Any employee who is at risk of redundancy and is offered alternative employment on different terms should be offered the role subject to a four-week trial period under sections 138(2) and (3) of the Employment Rights Act. A dismissal could be rendered unfair if the employer fails to agree that a trial period applies. In this case the Respondent incorporated the statutory four-week trial period into their contractual Company Handbook.
The Claimant was a Library Manager employed by the London Borough of Brent. In 2011 the Respondent faced significant cuts to funding and was forced to close six of its libraries and to restructure the library management team. This meant reducing the Library Managers from six to two.

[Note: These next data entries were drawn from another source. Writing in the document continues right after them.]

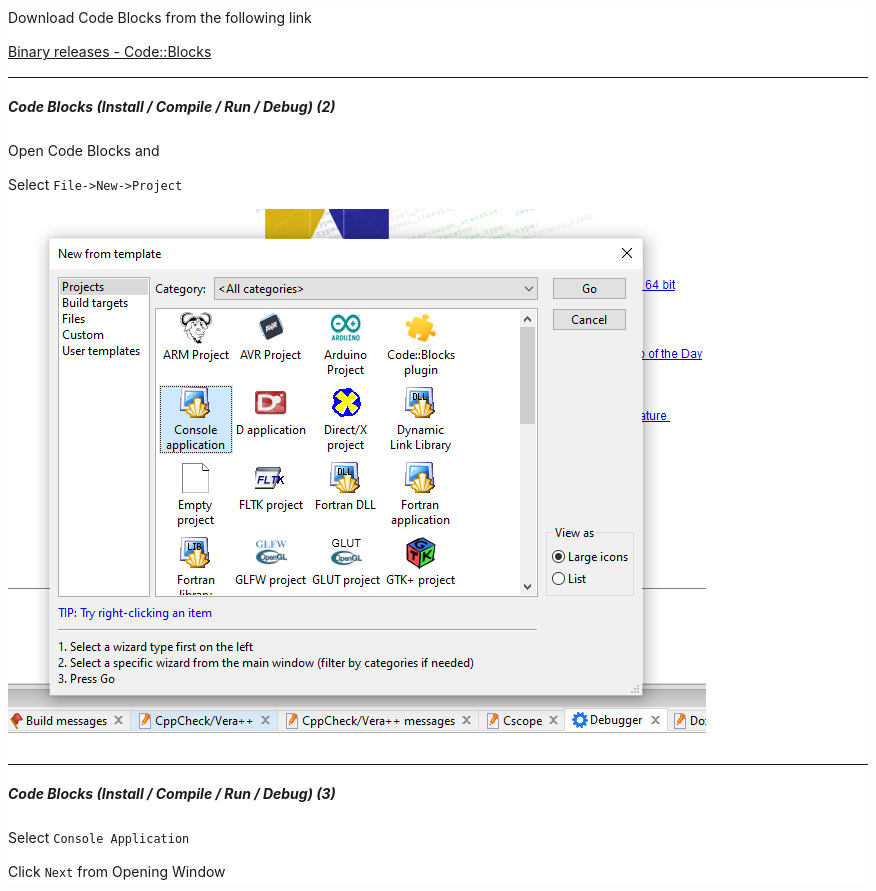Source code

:Download Code Blocks from the following link

[Binary releases - Code::Blocks](https://www.codeblocks.org/downloads/binaries/)

---

<style scoped>section{ font-size: 25px; }</style>

##### Code Blocks (Install / Compile / Run / Debug) (2)

Open Code Blocks and

Select `File->New->Project`

![alt:"alt" height:450px center](assets/2021-10-22-03-33-42-image.png)

---

<style scoped>section{ font-size: 25px; }</style>

##### Code Blocks (Install / Compile / Run / Debug) (3)

Select `Console Application`

Click `Next` from Opening Window
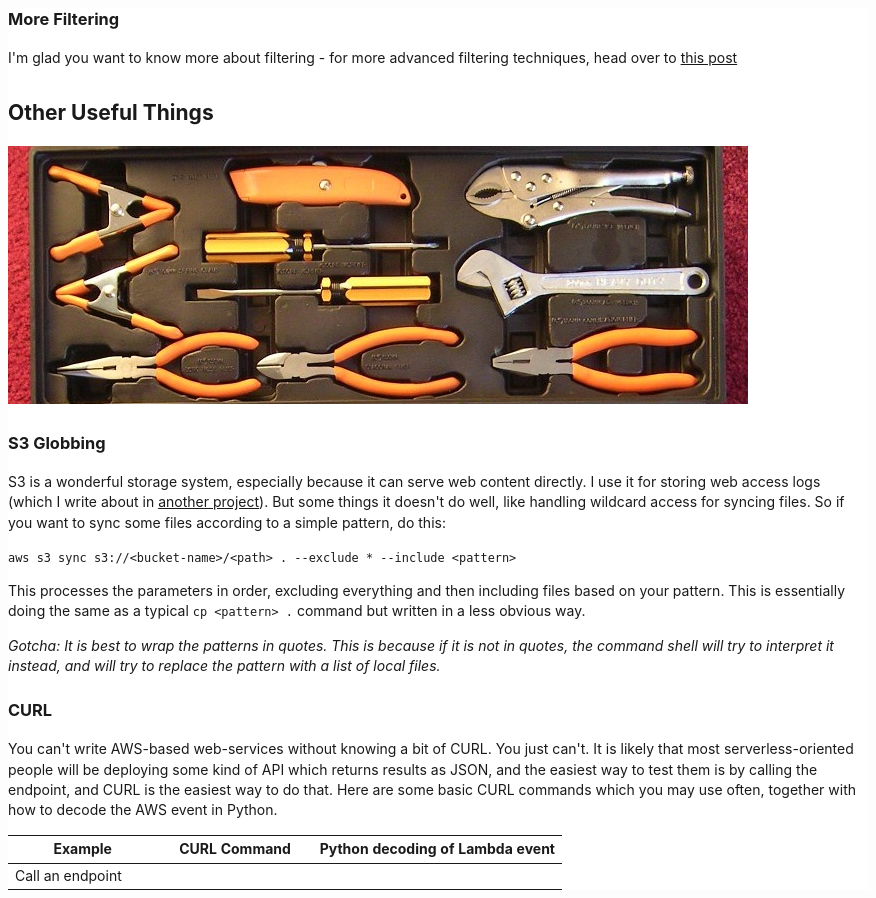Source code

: ### More Filtering

I'm glad you want to know more about filtering - for more advanced filtering techniques, head over to [this post](./2023-01-31-aws-cli-advanced-tips.markdown)

## Other Useful Things

![Toolkit](images/toolkit.jpg)
### S3 Globbing

S3 is a wonderful storage system, especially because it can serve web content directly. I use it for storing web access logs (which I write about in [another project](./2022-11-DynamoDB-Page-View-Tracker-Pt1.markdown)). But some things it doesn't do well, like handling wildcard access for syncing files. So if you want to sync some files according to a simple pattern, do this:

`aws s3 sync s3://<bucket-name>/<path> . --exclude * --include <pattern>`

This processes the parameters in order, excluding everything and then including files based on your pattern. This is essentially doing the same as a typical `cp <pattern> .` command but written in a less obvious way.

_Gotcha: It is best to wrap the patterns in quotes. This is because if it is not in quotes, the command shell will try to interpret it instead, and will try to replace the pattern with a list of local files._

### CURL

You can't write AWS-based web-services without knowing a bit of CURL. You just can't. It is likely that most serverless-oriented people will be deploying some kind of API which returns results as JSON, and the easiest way to test them is by calling the endpoint, and CURL is the easiest way to do that. Here are some basic CURL commands which you may use often, together with how to decode the AWS event in Python.

<table>
<thead><tr><th>Example<th>CURL Command<th style="width: 45%">Python decoding of Lambda event</tr></thead>
<tbody>
<tr>
<td>Call an endpoint
<td>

The Claimant was unsuccessful in being kept as a Library Manager, so the Respondent began to search for alternative employment for her.
The Claimant was offered the role of Customer Service Officer which would be a lower grade however, the role would be ring-fenced so her rate of pay would be maintained for 12 months. However, the Claimant would not be offered a four-week trial period as the Respondent argued this trial period would only apply to a new post in a different service. The Claimant declined the job offer and was dismissed by reason of redundancy. She appealed her dismissal but made no mention of the refusal by the Respondent to offer her a trial period. Her dismissal was upheld and she brought a claim in the Employment Tribunal for unfair dismissal.
This case is procedurally unusual as it is the third time it has come to the Employment Appeal Tribunal, having already been remitted twice. At both the original and remitted hearings, the tribunal dismissed the Claimant’s claim of unfair dismissal. The core issue on appeal was how the Tribunal dealt with the issue of the trial period.
Each Tribunal focused on the Claimant’s conduct in relation to the trial period. It found that she had not complained at the time about the failure to allow her trial period and even if she had had one, she would have still rejected the alternative role. However, the EAT commented that this type of argument is more suited to Polkey arguments on remedy, and whether reductions should be made to any compensation awarded. The issue was the fairness of the dismissal and the Tribunal had confused the issue before them with the outcome of any trial period which was an entirely different issue. The Tribunal had in essence conflated the issues of liability and remedy.
The claim has now been remitted for a further hearing but limited to the narrow issue in relation to the trial period and therefore fairness of the dismissal. The EAT commented that it was difficult to envisage how the dismissal could be fair given the Respondent’s admitted failure to offer the trial period.
George highlights the issues to be considered in an unfair dismissal claim and that those in relation to liability and remedy should not be confused. The point to be considered is whether the dismissal was fair or unfair under the Employment Rights Act. The reasons why no trial period was offered came down to a Polkey argument. Then, applying Polkey, the Tribunal should consider what chance, if any, was there that if the Respondent had acted fairly there would have still been a dismissal and then of course, questions as to compensation.
This article is for general guidance only and should not be used for any other purpose. It does not constitute, and should not be relied upon as legal advice.